İnsan, her şeyi anladım diye külyutmaz bilge havalarına girdiğinde, uçurumun kenarında şeytanla
dans ettiğini anlamıyor.
Dağlara tırmanan
hayalleri yalancı coşkularla şişiriyor
yelkenlerini.
On yıl kadar önce
böyle bir girdapta kaybolmuştum: Hayat ve gündelik hayat –piyasa- eş anlamlıydı
benim için; kuşkum kalmamıştı, daha iyi bir gündelik hayat, daha iyi bir dünya demekti…
∘∘∘
Gündelik hayat ise para değil mi?.
O halde para kazanmanın en mantıklı ve onurlu
yolunu insanlara ve şirketlere tanıtabilirdik.
Yola koyulduk.
Bir fizik doktorunun
tasarladığı ve tüm dünyada tanıtılan yöntemi öğrendik.
Biri çeviri, ikisi
telif üç kitap yayınladık (blog’umda
“kitaplarım” bölümünde
görebilirsiniz).
Başladık tanıtmaya ve
uygulamaya. Şirketlerde…
Beş yıl sürdü…
∘∘∘
Sonuç: tüm dünyada
olduğu gibi Türkiye’de de piyasa
yeni yönteme ölümüne direniyordu…
Sistemi tasarlayanlar
şaşkındı, asıl işlerini bırakmış, piyasa
mantığını çözmeye çalışıyorlardı.
Tanıttıkları yöntemin
rekabet gücü üç-dört misli yüksek, matematiksel mantık’ı kusursuzdu…
Hem kabul ediyor; hem
istemiyordu piyasa!
Hâlâ öyle…dünyada
uygulama % 1 bile değil!
∘∘∘
Anladık ki, gizemli hayat kasabasının yalnızca bir caddesidir
piyasa.
Hayat’la Piyasa’nın
ne hedefi ne de mantığı birbirine benziyor.
Hayatın hedefi bilgelik.
Hayat ve ölüm korkularını bilgelikle
bastırmak… Felsefeyle aynı.
Dünya ile baş
edebilmek için bilgelikten başka neyimiz var?

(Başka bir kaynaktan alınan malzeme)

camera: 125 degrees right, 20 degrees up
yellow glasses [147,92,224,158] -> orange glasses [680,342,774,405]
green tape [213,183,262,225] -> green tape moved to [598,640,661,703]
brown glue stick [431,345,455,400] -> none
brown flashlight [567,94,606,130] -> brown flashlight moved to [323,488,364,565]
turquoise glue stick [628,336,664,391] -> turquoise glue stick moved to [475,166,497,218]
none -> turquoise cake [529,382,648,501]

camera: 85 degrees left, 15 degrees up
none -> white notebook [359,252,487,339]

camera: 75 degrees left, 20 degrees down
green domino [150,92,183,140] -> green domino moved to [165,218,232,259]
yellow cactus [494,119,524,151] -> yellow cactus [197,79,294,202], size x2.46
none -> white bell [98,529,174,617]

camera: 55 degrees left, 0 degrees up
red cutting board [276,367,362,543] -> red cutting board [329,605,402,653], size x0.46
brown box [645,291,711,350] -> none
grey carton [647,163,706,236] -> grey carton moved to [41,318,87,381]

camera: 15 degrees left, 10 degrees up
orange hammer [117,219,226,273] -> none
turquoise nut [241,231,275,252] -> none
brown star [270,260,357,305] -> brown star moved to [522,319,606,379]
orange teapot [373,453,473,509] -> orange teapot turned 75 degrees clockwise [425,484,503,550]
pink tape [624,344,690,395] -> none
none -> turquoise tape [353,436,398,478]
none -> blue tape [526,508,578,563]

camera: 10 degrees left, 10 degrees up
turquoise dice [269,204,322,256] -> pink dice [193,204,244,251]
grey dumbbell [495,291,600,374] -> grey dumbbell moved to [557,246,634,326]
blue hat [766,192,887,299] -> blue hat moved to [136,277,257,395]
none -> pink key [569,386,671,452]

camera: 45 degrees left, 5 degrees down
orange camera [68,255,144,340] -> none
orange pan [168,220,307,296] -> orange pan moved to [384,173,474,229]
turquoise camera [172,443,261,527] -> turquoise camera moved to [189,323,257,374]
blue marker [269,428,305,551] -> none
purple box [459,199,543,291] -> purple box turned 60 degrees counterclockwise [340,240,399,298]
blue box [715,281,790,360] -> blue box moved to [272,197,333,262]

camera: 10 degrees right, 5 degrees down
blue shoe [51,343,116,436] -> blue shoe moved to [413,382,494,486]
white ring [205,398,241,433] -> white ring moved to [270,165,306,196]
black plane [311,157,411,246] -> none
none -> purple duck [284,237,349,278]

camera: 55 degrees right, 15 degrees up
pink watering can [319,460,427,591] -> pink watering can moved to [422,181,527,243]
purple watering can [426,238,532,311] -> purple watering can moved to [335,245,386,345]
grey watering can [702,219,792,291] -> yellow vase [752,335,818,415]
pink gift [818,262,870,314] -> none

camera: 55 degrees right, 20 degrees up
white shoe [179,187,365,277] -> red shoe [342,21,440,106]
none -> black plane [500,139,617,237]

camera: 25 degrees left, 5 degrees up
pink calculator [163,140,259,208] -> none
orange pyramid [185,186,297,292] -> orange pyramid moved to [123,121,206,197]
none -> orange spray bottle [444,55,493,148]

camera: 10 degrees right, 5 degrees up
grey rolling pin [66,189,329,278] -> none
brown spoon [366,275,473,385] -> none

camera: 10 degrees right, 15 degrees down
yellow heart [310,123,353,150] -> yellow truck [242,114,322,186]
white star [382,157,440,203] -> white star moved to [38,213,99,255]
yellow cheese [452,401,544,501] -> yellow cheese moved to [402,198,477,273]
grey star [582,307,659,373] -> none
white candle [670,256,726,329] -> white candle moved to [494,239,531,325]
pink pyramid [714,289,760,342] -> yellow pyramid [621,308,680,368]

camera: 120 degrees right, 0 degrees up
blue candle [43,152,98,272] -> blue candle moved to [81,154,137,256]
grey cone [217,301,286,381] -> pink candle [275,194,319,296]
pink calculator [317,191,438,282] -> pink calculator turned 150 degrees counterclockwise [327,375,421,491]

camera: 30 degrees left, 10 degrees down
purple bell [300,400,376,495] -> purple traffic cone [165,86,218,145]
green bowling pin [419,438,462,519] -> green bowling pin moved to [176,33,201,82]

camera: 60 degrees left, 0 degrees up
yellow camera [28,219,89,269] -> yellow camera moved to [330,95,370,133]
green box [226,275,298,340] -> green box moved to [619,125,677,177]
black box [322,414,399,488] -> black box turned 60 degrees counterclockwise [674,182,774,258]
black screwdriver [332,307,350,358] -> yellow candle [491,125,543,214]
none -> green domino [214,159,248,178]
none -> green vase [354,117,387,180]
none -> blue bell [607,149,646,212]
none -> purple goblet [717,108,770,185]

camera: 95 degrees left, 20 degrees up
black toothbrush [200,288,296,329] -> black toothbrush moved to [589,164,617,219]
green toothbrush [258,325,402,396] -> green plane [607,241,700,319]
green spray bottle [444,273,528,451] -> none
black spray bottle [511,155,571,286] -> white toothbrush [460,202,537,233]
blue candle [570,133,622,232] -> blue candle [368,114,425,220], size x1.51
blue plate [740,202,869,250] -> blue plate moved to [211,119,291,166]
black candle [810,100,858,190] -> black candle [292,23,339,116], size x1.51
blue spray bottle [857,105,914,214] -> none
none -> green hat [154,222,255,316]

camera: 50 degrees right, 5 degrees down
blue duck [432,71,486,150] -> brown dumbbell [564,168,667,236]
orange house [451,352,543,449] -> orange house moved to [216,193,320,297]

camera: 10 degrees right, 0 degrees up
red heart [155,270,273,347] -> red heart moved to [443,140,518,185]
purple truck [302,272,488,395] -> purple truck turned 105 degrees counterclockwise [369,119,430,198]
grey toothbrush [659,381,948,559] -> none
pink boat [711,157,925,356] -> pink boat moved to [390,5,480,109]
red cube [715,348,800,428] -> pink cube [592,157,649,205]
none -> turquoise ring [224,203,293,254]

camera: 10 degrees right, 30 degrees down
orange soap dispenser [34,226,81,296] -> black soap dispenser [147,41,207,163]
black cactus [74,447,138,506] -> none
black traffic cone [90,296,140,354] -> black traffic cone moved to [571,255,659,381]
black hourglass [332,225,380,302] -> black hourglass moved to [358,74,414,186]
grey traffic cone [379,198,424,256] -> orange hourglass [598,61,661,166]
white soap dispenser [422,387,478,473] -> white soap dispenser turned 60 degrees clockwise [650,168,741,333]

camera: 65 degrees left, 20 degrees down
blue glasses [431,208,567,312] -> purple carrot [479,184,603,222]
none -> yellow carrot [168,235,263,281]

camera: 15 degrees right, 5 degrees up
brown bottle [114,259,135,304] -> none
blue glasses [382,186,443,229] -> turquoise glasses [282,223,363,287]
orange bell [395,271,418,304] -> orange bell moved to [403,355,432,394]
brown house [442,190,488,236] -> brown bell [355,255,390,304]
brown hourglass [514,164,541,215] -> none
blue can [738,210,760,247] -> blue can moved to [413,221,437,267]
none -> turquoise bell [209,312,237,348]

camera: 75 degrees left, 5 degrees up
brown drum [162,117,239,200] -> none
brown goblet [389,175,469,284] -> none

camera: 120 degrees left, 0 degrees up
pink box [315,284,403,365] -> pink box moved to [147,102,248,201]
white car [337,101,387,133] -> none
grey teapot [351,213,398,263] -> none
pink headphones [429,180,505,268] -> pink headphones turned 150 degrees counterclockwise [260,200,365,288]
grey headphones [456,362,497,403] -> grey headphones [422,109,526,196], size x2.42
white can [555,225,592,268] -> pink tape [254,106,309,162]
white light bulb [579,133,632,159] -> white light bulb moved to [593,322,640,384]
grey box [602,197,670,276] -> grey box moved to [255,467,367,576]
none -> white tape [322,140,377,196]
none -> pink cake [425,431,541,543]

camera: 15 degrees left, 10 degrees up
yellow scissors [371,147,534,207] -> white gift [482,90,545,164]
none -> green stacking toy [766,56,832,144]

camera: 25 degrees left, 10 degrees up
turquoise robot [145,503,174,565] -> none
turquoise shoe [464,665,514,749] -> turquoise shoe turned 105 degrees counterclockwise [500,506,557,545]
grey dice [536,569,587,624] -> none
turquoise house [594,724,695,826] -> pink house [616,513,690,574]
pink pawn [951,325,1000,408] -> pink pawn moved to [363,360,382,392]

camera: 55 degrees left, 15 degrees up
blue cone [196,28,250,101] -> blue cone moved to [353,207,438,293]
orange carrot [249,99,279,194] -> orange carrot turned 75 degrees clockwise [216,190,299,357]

Gündelik hayatın amacı ise sağ kalmak, güvenli olmak, korkuları
para ve güçle alt etmek…
∘∘∘
Hayat, Felsefe ve Fizik’in yaptığı gibi matematik mantığı kullanıyor.[1]
Gündelik Hayat ise düşünmeyi
sevmiyor, alışkanlıklarını yineleyince güvende hissediyor[2]…
Patronlar keyfi
davranabilmenin saltanatını asla terk etmiyor.
Piyasa, insanı kölelikle, zorbalık arasında seçime zorluyor.
∘∘∘
Aslında yaşam kendi
başına yeterince doyurucu…
Anlam aramak için ne mesleğe, ne ilerlemeye, ne büyümeye ihtiyacımız var.
Günümüzde bilim
Gündelik Hayat’a çalışıyor.
Teknoloji hayat pahasına üretiliyor.